How do we know it is the page that copied from SO and not the other way around? If they let users flag, SEO people will figure out how to flag themselves for their benefits
That's where the manual review comes in.
Is it reasonable to assume a seo spam site has produced content stack overflow content, that stack overflow then copied to their page? No.
I spend a lot of time worrying (probably correctly) that product managers don't add any value in big tech, and then I read an idea like this - novel, clever, and basically guaranteed to die after seven months with 80 users - and I think yep, my role in the team is to argue against the brilliant but ultimately doomed Proper Solution To The Problem.
I look forward to seeing this on /r/agedlikemilk in 2 years when KonsoloSearch buys Google.
Also that's not very far from sharing RSS feeds with friends. "I like this blog, so I add it to my feeds" is a way of "trusting" someone. But the reality is that people can't be bothered to use RSS, generally.
People mentioning other people, friends telling you about stuff.
For me, personally, it’s been a long time since Google pointed me to new platforms or new writers. It is dominated by big outlets and seo articles now, and good mostly for finding basic factual info - not for finding individual writers or nlogs any more
Cause Paul tagged his trusted people. Sounds like everybody knows everybody around two corners like on LinkedIn.
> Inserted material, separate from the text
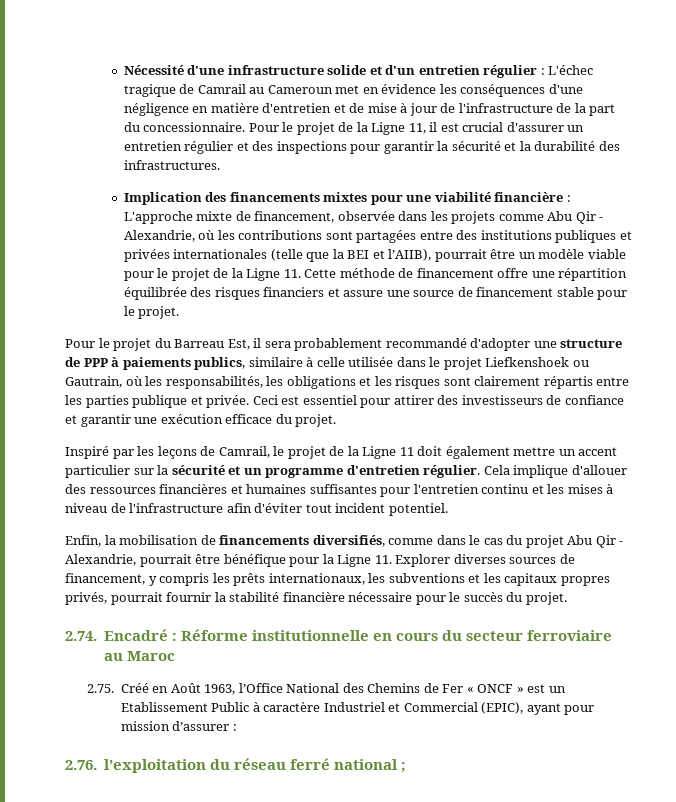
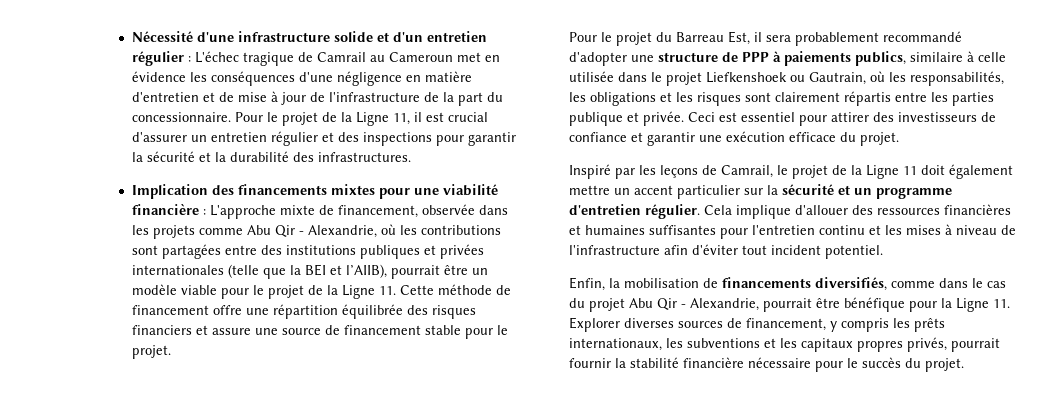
[65,629,612,641] [103,651,175,661] [87,683,566,695] [120,702,595,715] [120,721,237,731] [65,758,406,773] // 2.74. Encadré : Réforme institutionnelle en cours du secteur ferroviaire au Maroc // 2.75. Créé en Août 1963, l’Office National des Chemins de Fer « ONCF » est un Etablissement Public à caractère Industriel et Commercial (EPIC), ayant pour mission d’assurer : // 2.76. l’exploitation du réseau ferré national ; -> (964, 365) none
This could create another form of SEO Tag Spam.
Wondering if we'll end up with users buying/renting and training their own individual instances of a ChatGPT-a-like model paying for the sources of their (models) training data?
Expensive at the moment but is one way to solve source payment problem and as an end outcome seems preferrable to being being beholden to Trump, Biden, Pope, BBC, Fox, Musk, Xi, Putin or whatever flavoured bots for our "truth".
This would quickly trap you in yet another filter bubble, just one of your own creation. Dangerous idea. One of the core principles of the internet should be the ability to discover and encounter information and opinions that you aren't even aware could exist (serendipity?). If user start to limit all their searches to just a handful of websites and their peers it can have a really bad filtering effect.
Besides, do not think about the problem as a techie with a long list of trusted internet personalities. Think about it as a normal user that barely gets technology. The most common outcome would be that they setup once these search sources with some random familiar sounding names (probably news outlet they trust) and never touch them again. It feels it could be a highly exploitable system.
People are already trapped in a filter bubble. In general people do not seem open to ideas that do not confirm what they already believe. I don’t see how this differs.
I’m also not sure that i agree with your idea that the core principal of the internet should be in any way related to what information one might discover. The internet and the web provide means to disseminate and access information (amongst much else) but I don’t see how it should have anything to do with what you discover.
My proposed solution: People sign their articles with a key, and I specify for which topics I trust certain people.
I trust Paul Graham on the topic 'startups', so anything that he writes on the topic is considered a high pagerank for me. Paul can also trust other people on the 'startup' topic, and so they will automatically be ranked high on my pagerank (for that topic!). When I do a search, it takes into account the people that I trust on certain topics.
Please steal my idea and make millions!!!